I can promise I've never given the plugin out to anyone! And I'm not sure who that is

@skrillmurray4317 3 месяца назад

This is sick. You're gonna get big

@sol12498 2 месяца назад

I'm not sure it was the best idea to let people run their own models without having to write a single line of python. Now LMS has 4-5 of them a game. I'm big fan of open source but I think you have an inherent responsibility when you release stuff like this to not allow others to harm the integrity of the game with your work. And this has, and will continue to.

@BigDaddyWes Месяц назад

It doesn't actually matter where you think it came from. This is just inevitable, unfortunately.
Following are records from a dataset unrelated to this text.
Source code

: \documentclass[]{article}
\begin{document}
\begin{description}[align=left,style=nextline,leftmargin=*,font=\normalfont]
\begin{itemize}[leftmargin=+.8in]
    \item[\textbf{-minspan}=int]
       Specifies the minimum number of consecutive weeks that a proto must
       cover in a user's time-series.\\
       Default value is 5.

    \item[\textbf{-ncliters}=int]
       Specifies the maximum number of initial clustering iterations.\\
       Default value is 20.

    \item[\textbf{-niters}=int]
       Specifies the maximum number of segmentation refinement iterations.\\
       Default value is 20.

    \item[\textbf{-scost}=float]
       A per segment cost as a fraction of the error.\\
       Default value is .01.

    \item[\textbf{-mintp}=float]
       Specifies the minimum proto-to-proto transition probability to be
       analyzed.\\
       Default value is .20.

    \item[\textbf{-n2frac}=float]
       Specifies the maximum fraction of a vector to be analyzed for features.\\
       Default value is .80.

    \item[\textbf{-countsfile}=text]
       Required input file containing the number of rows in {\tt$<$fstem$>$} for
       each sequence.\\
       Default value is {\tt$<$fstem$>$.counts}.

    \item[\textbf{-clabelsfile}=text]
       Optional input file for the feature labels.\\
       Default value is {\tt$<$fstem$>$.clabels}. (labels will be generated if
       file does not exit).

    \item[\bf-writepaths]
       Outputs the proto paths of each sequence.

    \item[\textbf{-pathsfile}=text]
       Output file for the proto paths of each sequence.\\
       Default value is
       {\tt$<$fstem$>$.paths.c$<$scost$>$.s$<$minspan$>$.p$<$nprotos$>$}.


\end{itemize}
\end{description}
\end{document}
@currentcommerce4774 11 дней назад

@@BigDaddyWes venes & pakis would never program something like this, he did the heavy lifting for them.

@l0lan00b3 8 дней назад

@@BigDaddyWesright. This guy was working on this and there definitely at least 10 others doing the same.

@roofyosrs3513 3 месяца назад

Hi, I worked on some osrs computer vision personal project, don't have experience in reinforcement learning tho, do you use any sort of computer vision? Or is there code injections? Because I see your AI switching prayer without switching to prayer tab, how does it know the position of potions etc??? I would love to know thx

@Naton1 3 месяца назад

Yeah it hooks directly into the game client to perform higher level actions. The agent will choose things like use protect from melee, drink a combat potion, and eat food.

@roofyosrs3513 3 месяца назад

@@Naton1thank you for the reply, do you have a discord bud? i have few questions, would appreciate if you can get in touch with me, not going to ask you about your plug in or anything, I just wanna develop something specific but without having access to the client, I am familiar with pytorch computer visions but I wanna learn some reinforcement learning and got some questions.

@Naton1 3 месяца назад

@@roofyosrs3513 I do, my discord is naton2.

@roofyosrs3513 3 месяца назад

@@Naton1 I added you bro

@OfficialMastercape 2 месяца назад

If all the accounts used were banned, why did you blur the username?

@Naton1 2 месяца назад

The opponents names are blurred

@damendoyeee 3 месяца назад

Interesting

@kell7689 11 дней назад

Such a cool project

@chrisc.6601 4 месяца назад

What's your day job? Do you do any ML? been keeping up with the project since you first posted and blows me away. This is fantastic work.

@Naton1 4 месяца назад

Appreciate it! I’ve been working professionally as a software engineer since I graduated from school two years ago. No ML or anything as a day job.

@sallyjones5231 4 месяца назад

I love this! Need more than a like button, we need a love button.

@iggynub 3 месяца назад

What an incredible project.

@kingcoconut3697 Месяц назад

Can this work for basic woodcutting skills?

@Naton1 Месяц назад

Woodcutting is so simple it's not too helpful to apply this kind of thing there. The best actions can be computed through simple logic and no machine learning is needed.